Пересекая границу, отделяющую нашу цивилизацию от примитивной культуры, мы оказываемся в совершенно ином мире. Мир, населенный душами, не образует широкого плана, где создания существуют бок о бок, как в нашей Вселенной, и где все вещи и существа рассматриваются извне, как тела, заполняющие пространство. Горизонт наших предков был, очевидно, гораздо уже нашего, хотя доходил когда-то до стен мира. Но этот круг меньшего диаметра вмещал в себя гораздо больше, чем можем вместить в столь ограниченное пространство мы. По существу, вместимость Мидгарда совершенно не ограничена, ибо этот мир включает в себя несколько перекрывающих друг друга миров и поэтому не зависит от пространства в географическом понимании этого слова.

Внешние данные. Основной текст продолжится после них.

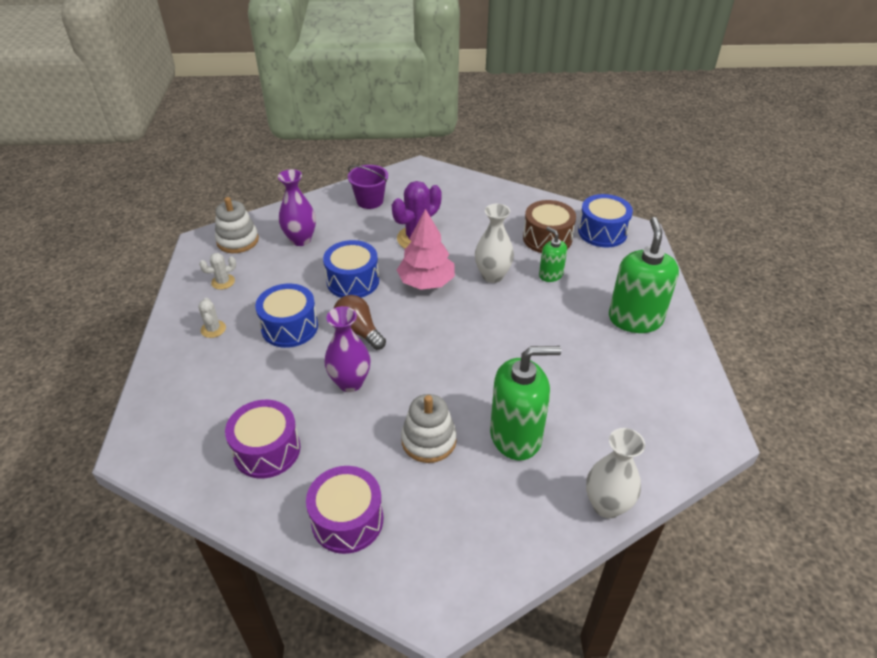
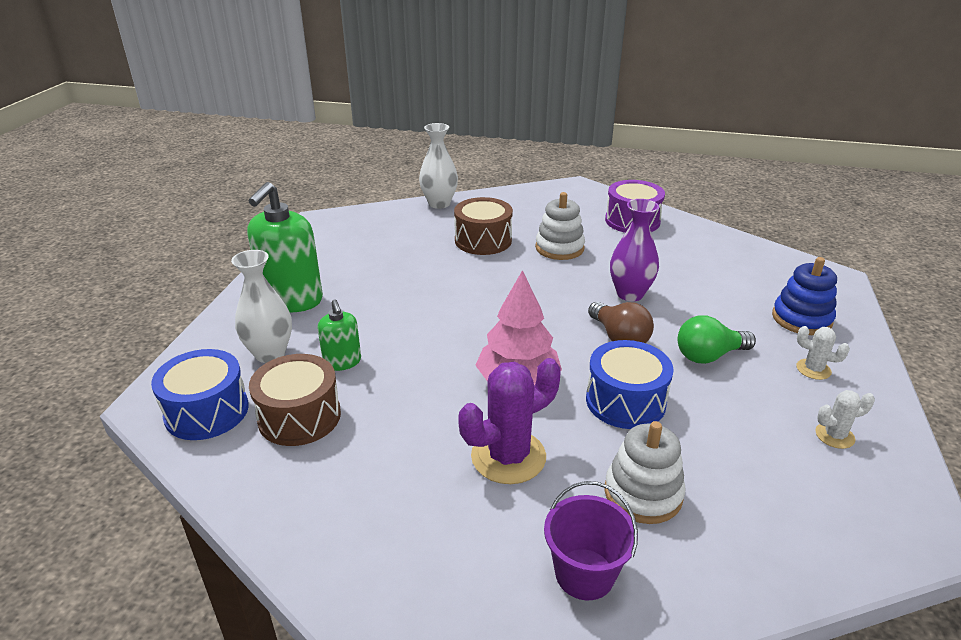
camera: 165 degrees left, 10 degrees down
(198, 381) = (801, 319): none -> blue stacking toy
(213, 329) = (813, 369): white cactus -> white cactus turned 60 degrees counterclockwise
(237, 240) = (849, 518): white stacking toy -> white stacking toy (643, 493)
(267, 450) = (706, 261): purple drum -> none
(290, 327) = (709, 356): blue drum -> green light bulb
(301, 240) = (723, 496): purple vase -> none
(492, 276) = (421, 374): white vase -> white vase (270, 354)
(516, 436) = (483, 240): green soap dispenser -> brown drum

В Мидгарде животные не сосредоточены в одном месте, у каждого своя территория. Волка называют «рыскающим по пустоши», поскольку пустоши являются частью его души, но это вовсе не превращает его в родственника оленя, которого называют «ступающим по пустоши». Логово волка совсем не такое, как у оленя, как бы близко они ни располагались друг от друга. Пустошь была душой, которая существовала сама по себе как независимая вещь; но, когда мы говорим «рыскающий по пустоши» или «ступающий по пустоши», мы имеем в виду лишь животное, которое находится на переднем плане. Когда мы говорим о нем как о сером «ненасытном» волке, питающемся падалью, – то пустошь становится атрибутом неудачи. Если же речь идет об «увенчанном рогами», «ищущем убежища среди дубов» животном «с закинутой назад головой» – тогда пустошь становится качеством души.